### WHAT YOU ARE ASKED TO DO
Every line below from the one with "hfov_deg: 12.6" through the one with "focal_mm: 6.76" should be retyped exactly, both ends included; no other lines and no pictures.

════════════════

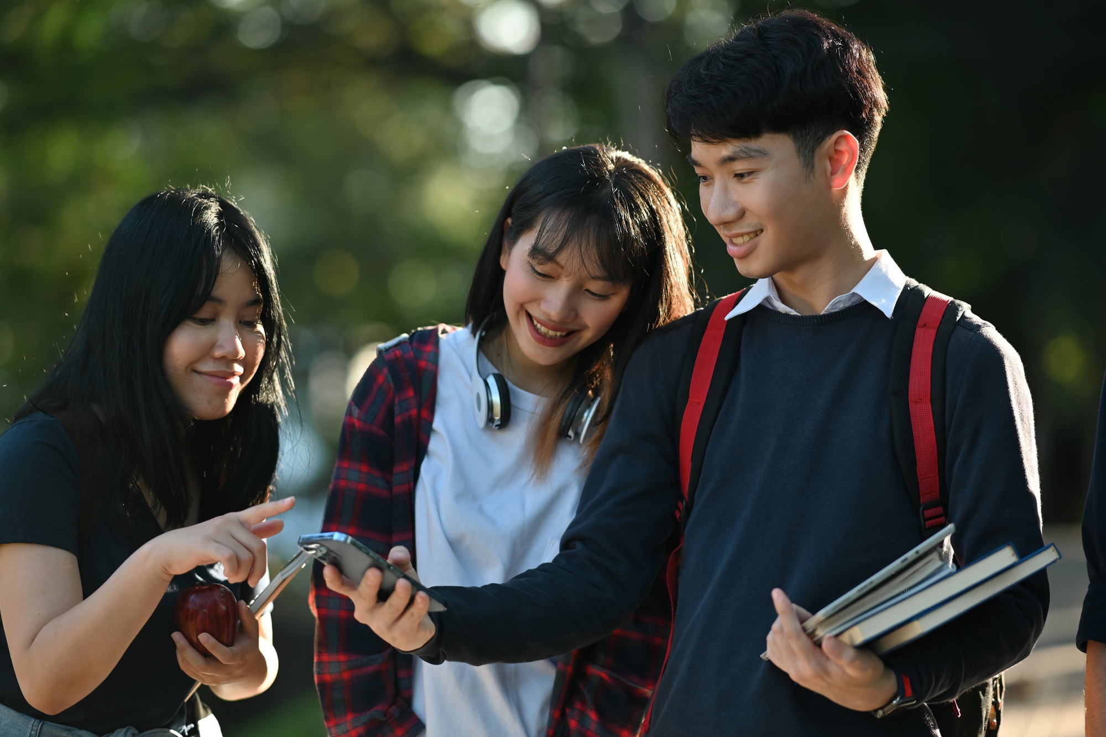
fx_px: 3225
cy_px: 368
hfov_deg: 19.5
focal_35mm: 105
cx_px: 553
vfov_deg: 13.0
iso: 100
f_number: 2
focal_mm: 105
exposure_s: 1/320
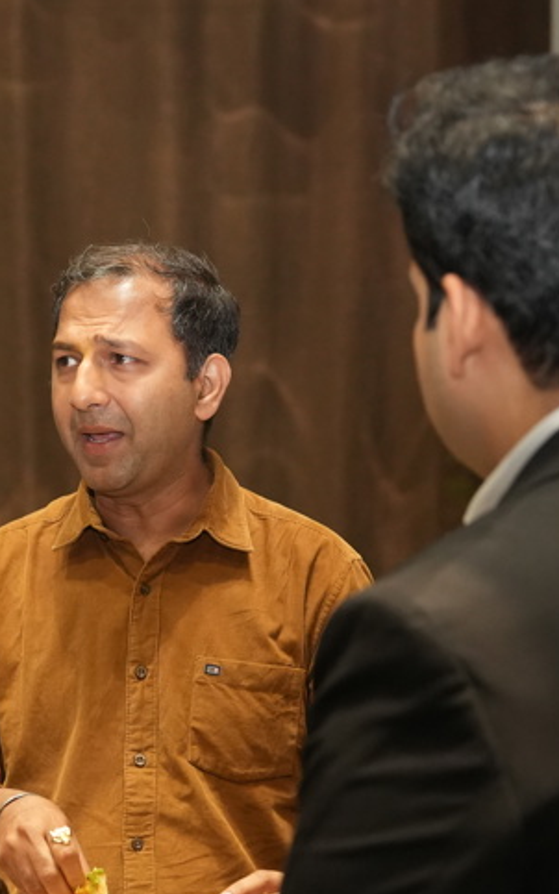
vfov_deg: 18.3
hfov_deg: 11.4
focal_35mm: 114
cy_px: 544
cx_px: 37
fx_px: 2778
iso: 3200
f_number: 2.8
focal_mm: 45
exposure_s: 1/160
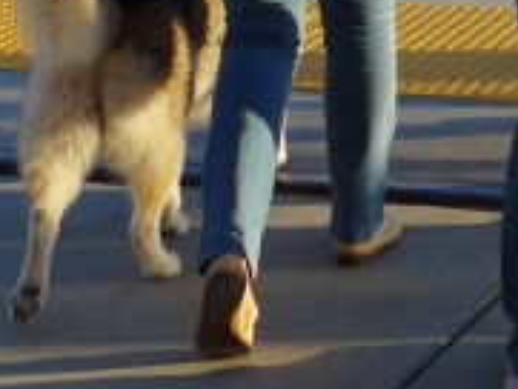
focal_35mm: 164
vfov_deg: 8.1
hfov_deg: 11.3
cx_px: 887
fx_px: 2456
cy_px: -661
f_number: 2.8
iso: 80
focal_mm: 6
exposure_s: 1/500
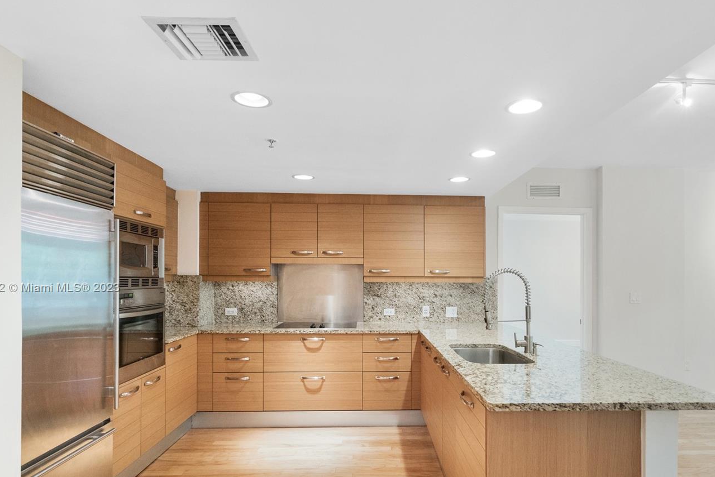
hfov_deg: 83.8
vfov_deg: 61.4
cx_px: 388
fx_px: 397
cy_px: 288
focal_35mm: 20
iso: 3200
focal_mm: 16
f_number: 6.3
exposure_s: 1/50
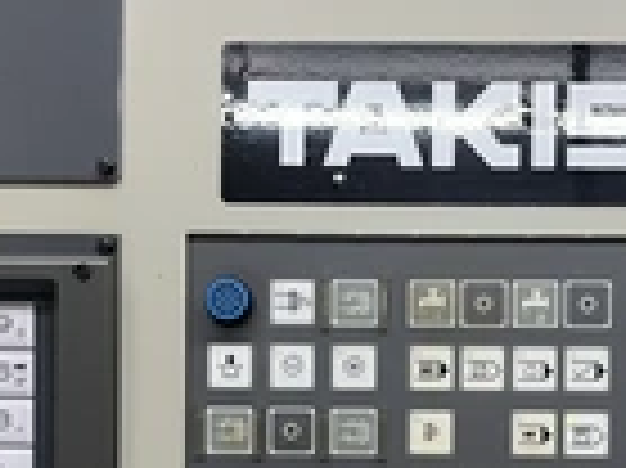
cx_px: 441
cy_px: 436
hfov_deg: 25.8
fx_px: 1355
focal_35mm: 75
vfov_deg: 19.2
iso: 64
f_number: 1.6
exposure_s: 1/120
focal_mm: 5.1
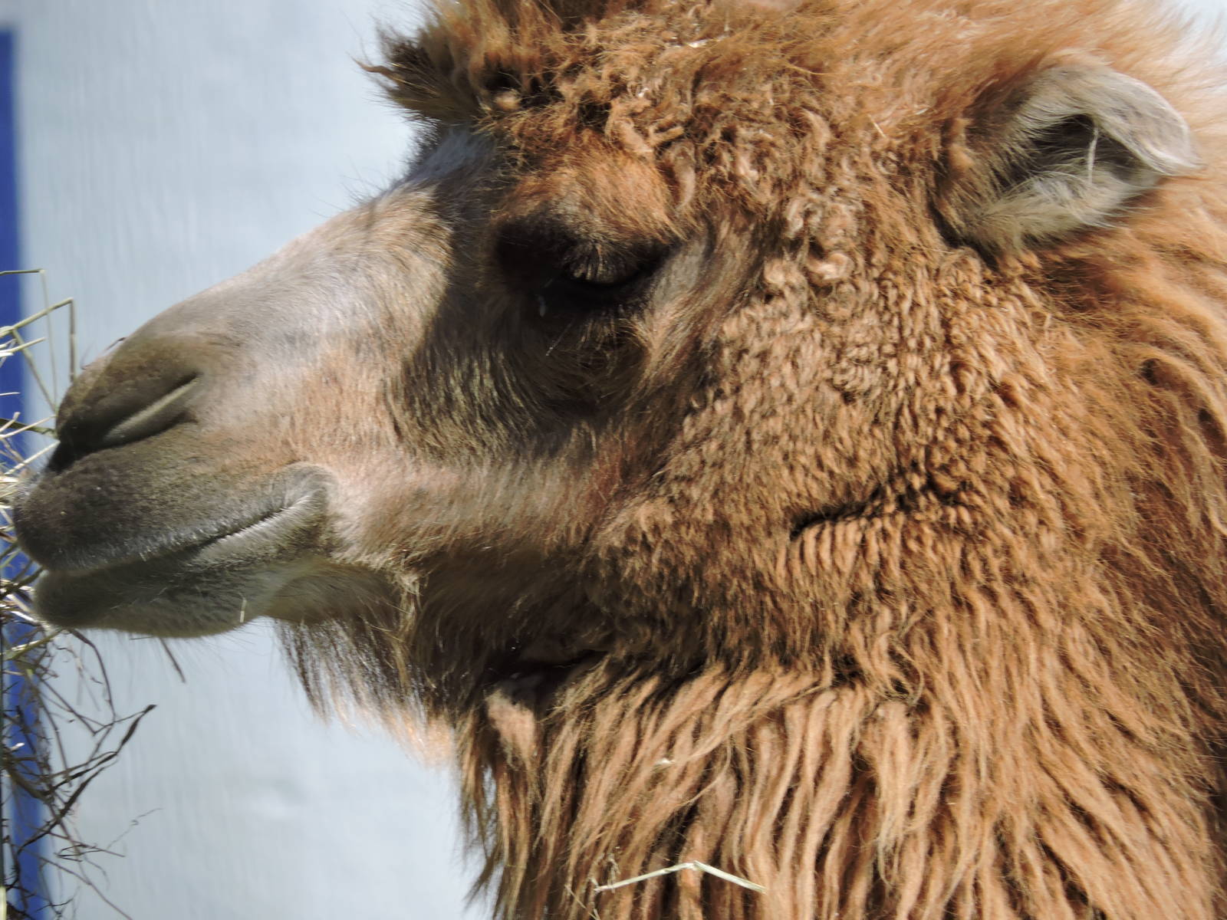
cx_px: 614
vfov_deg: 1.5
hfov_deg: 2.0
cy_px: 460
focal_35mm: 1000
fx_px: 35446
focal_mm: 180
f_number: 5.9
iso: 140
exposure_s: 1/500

════════════════

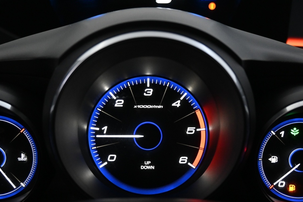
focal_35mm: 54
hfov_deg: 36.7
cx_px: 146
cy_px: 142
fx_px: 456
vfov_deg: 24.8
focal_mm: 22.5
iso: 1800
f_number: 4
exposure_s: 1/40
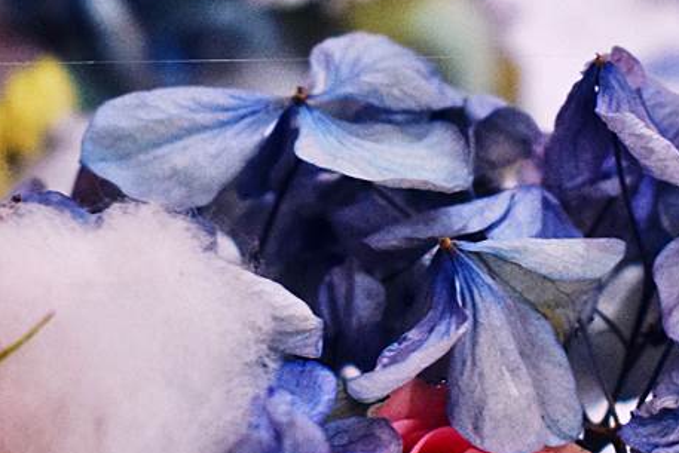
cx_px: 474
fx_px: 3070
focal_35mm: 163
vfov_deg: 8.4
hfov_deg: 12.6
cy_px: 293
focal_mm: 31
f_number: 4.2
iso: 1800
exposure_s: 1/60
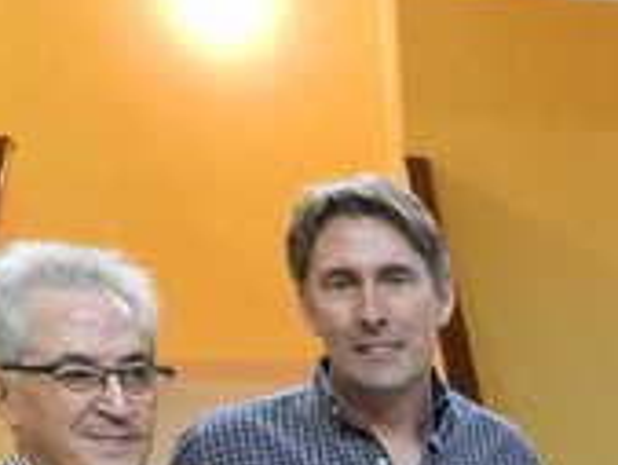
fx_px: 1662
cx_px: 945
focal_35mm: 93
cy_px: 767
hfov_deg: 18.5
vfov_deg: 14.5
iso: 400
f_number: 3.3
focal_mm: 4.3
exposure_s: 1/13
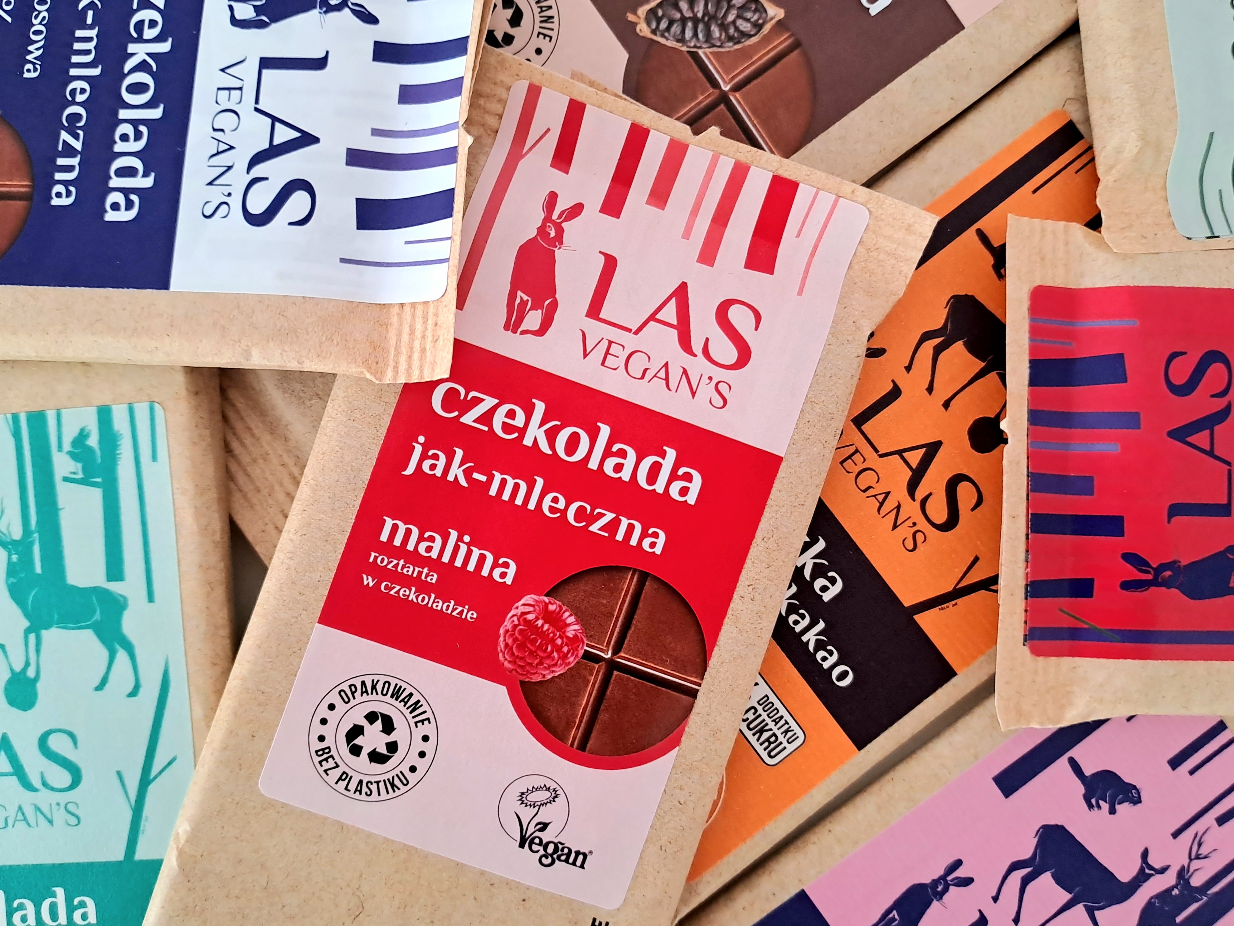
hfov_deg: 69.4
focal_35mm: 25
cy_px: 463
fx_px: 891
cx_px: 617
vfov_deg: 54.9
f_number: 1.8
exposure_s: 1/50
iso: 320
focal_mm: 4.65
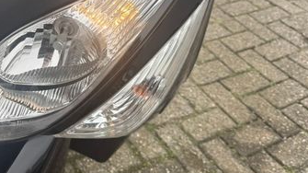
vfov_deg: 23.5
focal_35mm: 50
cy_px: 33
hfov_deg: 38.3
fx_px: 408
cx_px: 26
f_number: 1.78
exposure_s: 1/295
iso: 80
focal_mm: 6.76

════════════════

### SOLUTION TO THIS TASK
hfov_deg: 12.6
cy_px: 293
focal_mm: 31
f_number: 4.2
iso: 1800
exposure_s: 1/60
fx_px: 1662
cx_px: 945
focal_35mm: 93
cy_px: 767
hfov_deg: 18.5
vfov_deg: 14.5
iso: 400
f_number: 3.3
focal_mm: 4.3
exposure_s: 1/13
hfov_deg: 69.4
focal_35mm: 25
cy_px: 463
fx_px: 891
cx_px: 617
vfov_deg: 54.9
f_number: 1.8
exposure_s: 1/50
iso: 320
focal_mm: 4.65
vfov_deg: 23.5
focal_35mm: 50
cy_px: 33
hfov_deg: 38.3
fx_px: 408
cx_px: 26
f_number: 1.78
exposure_s: 1/295
iso: 80
focal_mm: 6.76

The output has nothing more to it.